Policy makers in Washington, D.C., are beating the drums of artificial intelligence (AI) regulation. Due, perhaps, to the human-like speech capabilities of ChatGPT , those outside the traditional computer science technical circles have taken note of AI – and they are concerned. Senate Marjority Leader Chuck Schumer, D-NY, has proposed sweeping AI legislation. Some computer scientists and a variety of commentators have suggested various ways of regulating AI, ranging from a moratorium on the development of some forms of AI to AI-specific liability models to collaborative regulation .

AI regulation is good for big tech businesses , who know how – and can afford the lawyers – to navigate it. It's also good for America’s strategic competitors. Russia, for example, has interests in leading in AI. Its president, Vladmir Putin, has said that “ the nation that ‘becomes the leader in this sphere will become the ruler of the world.’ ” U.S. AI regulation helps our competitors as it slows our technological development progress in this area.

AI regulation is not good for North Dakota and its nascent AI industry and researchers. Importantly – and perhaps fortunately for those in North Dakota – the regulation of AI technology development shouldn’t be a federal issue; it is a state one. Some aspects of AI, though, are even beyond states’ regulatory authority.

The U.S. federal government was created with a limited set of powers which are enumerated in the Constitution and explicitly constrained by its 10th Amendment, which states that “the powers not delegated to the United States by the Constitution, nor prohibited by it to the States, are reserved to the States respectively, or to the people.”

The creation and non-commercial use of AI is fundamentally the expression of programmers and is, thus, protected by the First and 14th amendments to the U.S. Constitution. However, regulation beyond this is within the providence of government.


The North Dakota University System has created a task force to study the subject.

While some aspects of AI use may fall under federal regulatory jurisdiction, due to their potential connection to interstate commerce or other sources of federal regulatory power, the same argument cannot be made for AI development or AI’s use solely within the same state as it was developed in. These are inherently left to states to regulate.

This means that North Dakota can control – or, better yet, choose intentionally not to regulate – the development of AI within our state. AI tools and techniques can be developed, within North Dakota, to help educate students in our schools, aid farmers in growing their crops and manage citizens’ data . North Dakota can also develop a workforce ready to embrace and utilize AI technologies for the betterment of its citizens and humanity.

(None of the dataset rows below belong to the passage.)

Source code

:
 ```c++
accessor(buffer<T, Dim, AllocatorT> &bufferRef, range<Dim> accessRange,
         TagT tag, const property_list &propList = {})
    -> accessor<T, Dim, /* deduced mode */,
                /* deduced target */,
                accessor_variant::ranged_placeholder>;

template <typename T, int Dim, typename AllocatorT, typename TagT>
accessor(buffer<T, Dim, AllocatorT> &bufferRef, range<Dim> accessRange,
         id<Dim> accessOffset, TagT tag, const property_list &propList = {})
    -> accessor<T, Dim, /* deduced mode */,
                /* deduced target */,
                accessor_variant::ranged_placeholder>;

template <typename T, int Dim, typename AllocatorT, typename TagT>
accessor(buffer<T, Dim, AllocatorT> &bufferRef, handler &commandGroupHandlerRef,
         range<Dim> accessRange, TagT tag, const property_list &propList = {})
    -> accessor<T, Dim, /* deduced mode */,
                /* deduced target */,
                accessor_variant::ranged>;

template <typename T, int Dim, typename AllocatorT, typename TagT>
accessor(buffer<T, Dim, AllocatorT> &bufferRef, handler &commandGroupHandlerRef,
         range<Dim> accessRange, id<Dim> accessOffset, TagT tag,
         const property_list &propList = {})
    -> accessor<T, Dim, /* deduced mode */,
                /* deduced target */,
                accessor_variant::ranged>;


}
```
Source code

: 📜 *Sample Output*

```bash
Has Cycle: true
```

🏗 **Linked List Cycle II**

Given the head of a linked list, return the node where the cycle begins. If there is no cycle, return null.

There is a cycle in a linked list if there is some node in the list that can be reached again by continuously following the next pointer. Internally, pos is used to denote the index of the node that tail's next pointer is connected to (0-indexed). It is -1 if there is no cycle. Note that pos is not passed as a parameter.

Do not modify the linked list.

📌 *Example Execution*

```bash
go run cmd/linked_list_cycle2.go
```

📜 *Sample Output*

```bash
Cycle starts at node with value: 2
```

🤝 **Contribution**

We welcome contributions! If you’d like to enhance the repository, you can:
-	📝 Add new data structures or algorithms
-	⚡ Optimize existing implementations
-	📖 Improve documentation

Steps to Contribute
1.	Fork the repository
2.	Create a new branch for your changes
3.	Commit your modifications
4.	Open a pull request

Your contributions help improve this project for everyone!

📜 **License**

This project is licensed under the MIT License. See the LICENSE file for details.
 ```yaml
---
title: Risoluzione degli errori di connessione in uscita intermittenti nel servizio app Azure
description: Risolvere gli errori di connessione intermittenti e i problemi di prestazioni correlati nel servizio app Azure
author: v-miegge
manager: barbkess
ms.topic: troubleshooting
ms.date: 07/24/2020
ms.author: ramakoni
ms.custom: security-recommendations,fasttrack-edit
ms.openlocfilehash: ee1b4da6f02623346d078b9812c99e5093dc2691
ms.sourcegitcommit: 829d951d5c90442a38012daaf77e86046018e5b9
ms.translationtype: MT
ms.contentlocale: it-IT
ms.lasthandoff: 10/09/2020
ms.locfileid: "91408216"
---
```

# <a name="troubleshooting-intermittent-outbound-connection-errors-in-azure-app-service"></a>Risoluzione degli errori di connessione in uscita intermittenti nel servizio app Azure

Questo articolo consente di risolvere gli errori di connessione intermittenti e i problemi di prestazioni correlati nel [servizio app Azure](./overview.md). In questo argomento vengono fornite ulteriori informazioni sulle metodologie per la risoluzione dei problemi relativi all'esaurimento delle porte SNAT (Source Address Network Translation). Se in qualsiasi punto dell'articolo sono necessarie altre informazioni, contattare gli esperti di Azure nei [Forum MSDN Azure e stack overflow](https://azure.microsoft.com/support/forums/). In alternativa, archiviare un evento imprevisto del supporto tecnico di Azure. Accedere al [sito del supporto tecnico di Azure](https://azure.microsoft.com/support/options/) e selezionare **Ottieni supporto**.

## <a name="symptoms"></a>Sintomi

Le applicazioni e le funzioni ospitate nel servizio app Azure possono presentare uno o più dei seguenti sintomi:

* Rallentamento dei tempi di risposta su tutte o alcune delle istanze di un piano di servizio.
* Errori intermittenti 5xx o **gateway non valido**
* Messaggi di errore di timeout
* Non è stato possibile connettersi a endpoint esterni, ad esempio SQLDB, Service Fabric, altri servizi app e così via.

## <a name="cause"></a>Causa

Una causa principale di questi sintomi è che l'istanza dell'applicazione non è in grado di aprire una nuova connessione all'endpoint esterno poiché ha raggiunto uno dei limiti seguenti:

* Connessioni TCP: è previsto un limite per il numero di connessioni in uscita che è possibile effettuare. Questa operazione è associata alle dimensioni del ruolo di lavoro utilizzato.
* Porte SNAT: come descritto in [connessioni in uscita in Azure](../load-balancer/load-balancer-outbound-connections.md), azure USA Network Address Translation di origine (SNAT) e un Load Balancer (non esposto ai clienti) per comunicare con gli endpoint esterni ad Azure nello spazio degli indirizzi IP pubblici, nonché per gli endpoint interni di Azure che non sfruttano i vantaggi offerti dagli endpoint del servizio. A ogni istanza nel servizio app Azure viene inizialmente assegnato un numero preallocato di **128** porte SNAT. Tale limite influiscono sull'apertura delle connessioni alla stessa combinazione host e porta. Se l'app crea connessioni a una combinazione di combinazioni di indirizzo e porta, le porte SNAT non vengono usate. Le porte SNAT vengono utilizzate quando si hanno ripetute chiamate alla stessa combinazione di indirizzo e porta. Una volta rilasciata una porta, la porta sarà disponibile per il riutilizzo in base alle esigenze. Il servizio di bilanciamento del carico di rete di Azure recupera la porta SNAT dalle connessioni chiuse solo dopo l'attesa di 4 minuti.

We can also lead the way in technology and policy development and serve as a model for other states to emulate. The ability for different states to take different regulatory approaches, compare their results, and adapt policies based on seeing what works well in other states (and what doesn’t) is a tremendous benefit of America’s federal system. It is critical to use this approach in areas of rapid change and growth, such as AI.

State control provides an opportunity for North Dakota to create a pro-AI, pro-business regulatory environment. This will serve to attract businesses and researchers from other states who enact their own AI technology development restrictions or don’t stand up to federal ones, should they exceed federal authorities. Through the intentional deregulation of AI development, we can drive economic growth and position the state as a national – if not global – leader in the AI space.

The eventual use of AI technologies developed locally can, of course, be regulated by existing and future laws to ensure that the public is protected from any potential for harm. Use-based regulation protects technology development and is also more compatible with constitutional expression protections. Combining intentionally de-regulated development, pro-AI-development policies and use-based restrictions provides an excellent – and safe – environment for the development of AI technologies and the growth of AI tech startups within North Dakota.

Jeremy Straub is an NDSU Challey Institute Faculty Fellow and an assistant professor in the NDSU Computer Science Department. The author’s opinions are his own.

This letter does not necessarily reflect the opinion of The Forum's editorial board nor Forum ownership.